* _Required action_
Select every line in the rows that contains the word "möglichst".

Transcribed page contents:
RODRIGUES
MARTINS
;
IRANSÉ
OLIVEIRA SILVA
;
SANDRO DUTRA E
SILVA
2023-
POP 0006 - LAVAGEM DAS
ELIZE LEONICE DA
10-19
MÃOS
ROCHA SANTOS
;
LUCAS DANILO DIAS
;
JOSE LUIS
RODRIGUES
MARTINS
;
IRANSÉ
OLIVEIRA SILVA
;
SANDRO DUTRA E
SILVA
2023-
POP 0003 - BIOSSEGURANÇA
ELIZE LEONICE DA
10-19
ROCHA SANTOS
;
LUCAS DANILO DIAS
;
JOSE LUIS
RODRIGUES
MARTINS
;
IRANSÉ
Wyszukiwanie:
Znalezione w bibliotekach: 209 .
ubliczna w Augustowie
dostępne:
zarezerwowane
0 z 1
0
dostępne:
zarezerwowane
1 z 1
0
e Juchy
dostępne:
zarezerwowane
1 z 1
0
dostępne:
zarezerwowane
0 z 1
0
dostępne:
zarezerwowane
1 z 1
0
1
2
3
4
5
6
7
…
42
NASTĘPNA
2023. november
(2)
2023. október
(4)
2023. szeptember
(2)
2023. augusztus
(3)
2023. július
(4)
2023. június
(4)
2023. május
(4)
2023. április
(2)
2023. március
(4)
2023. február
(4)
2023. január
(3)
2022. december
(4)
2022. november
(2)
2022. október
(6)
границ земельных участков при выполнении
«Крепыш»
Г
==
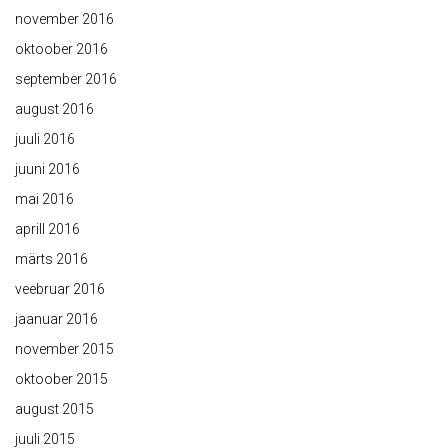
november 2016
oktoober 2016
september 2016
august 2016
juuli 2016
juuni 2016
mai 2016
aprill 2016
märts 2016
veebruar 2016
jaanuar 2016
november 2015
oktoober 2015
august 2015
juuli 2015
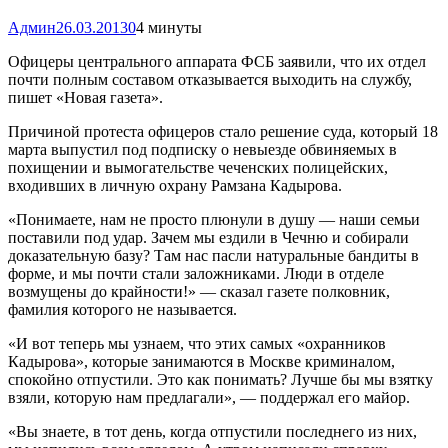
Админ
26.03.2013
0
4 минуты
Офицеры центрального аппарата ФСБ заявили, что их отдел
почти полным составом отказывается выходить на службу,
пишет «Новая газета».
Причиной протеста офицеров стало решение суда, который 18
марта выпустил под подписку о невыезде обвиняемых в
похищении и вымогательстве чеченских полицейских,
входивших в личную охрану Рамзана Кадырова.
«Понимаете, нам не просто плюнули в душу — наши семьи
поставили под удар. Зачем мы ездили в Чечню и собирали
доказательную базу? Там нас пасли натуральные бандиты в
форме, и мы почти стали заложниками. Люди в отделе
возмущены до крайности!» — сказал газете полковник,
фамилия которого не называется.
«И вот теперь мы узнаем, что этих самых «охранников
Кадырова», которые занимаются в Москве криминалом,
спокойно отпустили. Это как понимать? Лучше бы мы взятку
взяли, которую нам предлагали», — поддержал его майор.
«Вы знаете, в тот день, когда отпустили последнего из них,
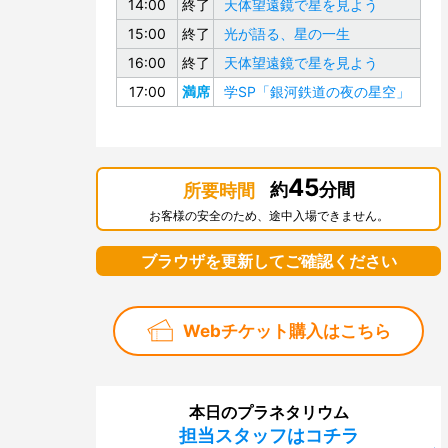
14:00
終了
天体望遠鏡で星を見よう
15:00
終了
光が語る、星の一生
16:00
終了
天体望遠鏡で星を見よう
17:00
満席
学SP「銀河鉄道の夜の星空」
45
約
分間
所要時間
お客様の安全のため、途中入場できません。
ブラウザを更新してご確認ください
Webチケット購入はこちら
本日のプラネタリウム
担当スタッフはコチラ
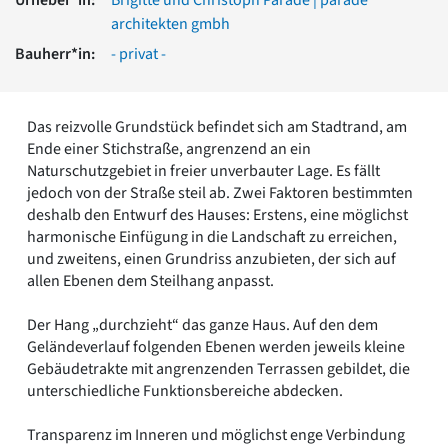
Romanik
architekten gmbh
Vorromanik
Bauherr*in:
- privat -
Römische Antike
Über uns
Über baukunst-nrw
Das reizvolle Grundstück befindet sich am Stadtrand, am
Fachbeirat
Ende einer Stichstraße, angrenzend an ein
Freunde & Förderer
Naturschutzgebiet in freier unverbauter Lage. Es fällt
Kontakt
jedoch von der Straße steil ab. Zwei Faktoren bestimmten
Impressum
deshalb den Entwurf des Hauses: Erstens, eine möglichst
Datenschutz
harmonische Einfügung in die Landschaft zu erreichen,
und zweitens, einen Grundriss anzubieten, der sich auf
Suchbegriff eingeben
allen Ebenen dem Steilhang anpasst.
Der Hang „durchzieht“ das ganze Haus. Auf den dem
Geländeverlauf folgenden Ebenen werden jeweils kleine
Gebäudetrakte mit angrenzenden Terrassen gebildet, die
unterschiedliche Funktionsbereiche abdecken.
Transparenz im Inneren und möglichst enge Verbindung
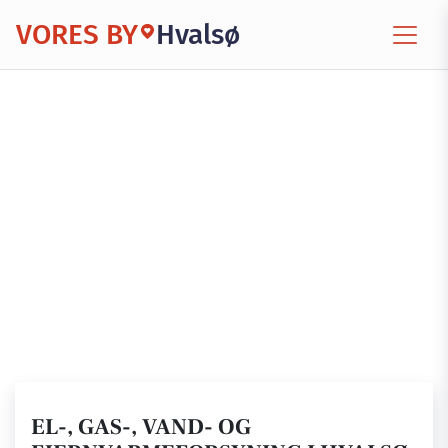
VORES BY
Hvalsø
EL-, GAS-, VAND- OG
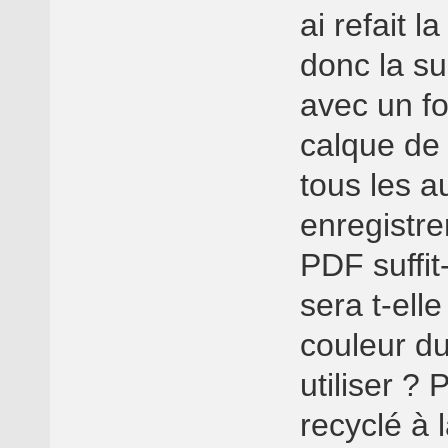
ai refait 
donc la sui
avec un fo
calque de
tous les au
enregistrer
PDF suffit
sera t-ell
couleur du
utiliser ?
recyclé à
...
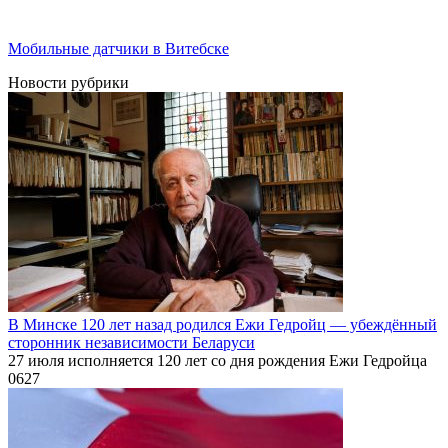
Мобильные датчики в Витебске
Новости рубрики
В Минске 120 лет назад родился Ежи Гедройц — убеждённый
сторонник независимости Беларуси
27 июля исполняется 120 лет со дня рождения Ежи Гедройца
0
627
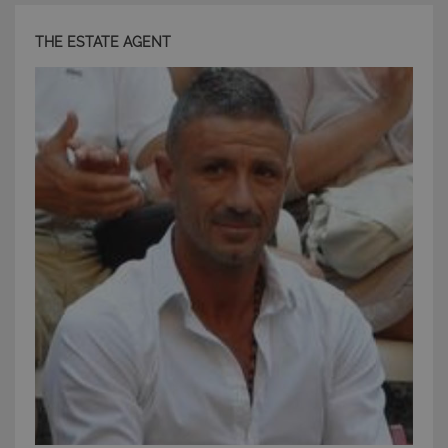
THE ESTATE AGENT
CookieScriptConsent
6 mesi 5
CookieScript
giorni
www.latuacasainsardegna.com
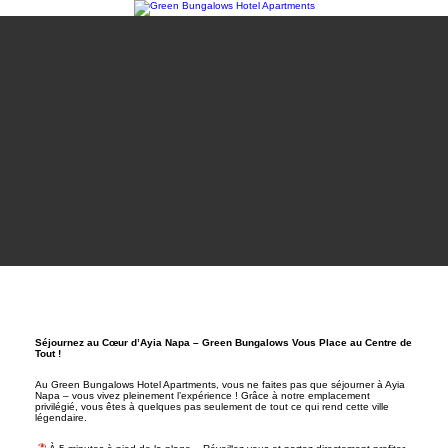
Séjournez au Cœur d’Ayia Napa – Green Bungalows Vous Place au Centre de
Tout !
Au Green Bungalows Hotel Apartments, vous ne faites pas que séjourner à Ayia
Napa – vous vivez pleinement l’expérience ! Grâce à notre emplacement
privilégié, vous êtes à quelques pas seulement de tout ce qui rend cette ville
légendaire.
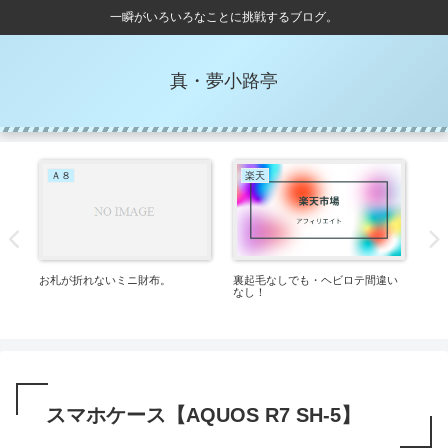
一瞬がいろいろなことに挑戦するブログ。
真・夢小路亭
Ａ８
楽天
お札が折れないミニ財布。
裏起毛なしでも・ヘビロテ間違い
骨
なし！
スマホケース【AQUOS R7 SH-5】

* _Solution for this exercise_
deshalb den Entwurf des Hauses: Erstens, eine möglichst
Transparenz im Inneren und möglichst enge Verbindung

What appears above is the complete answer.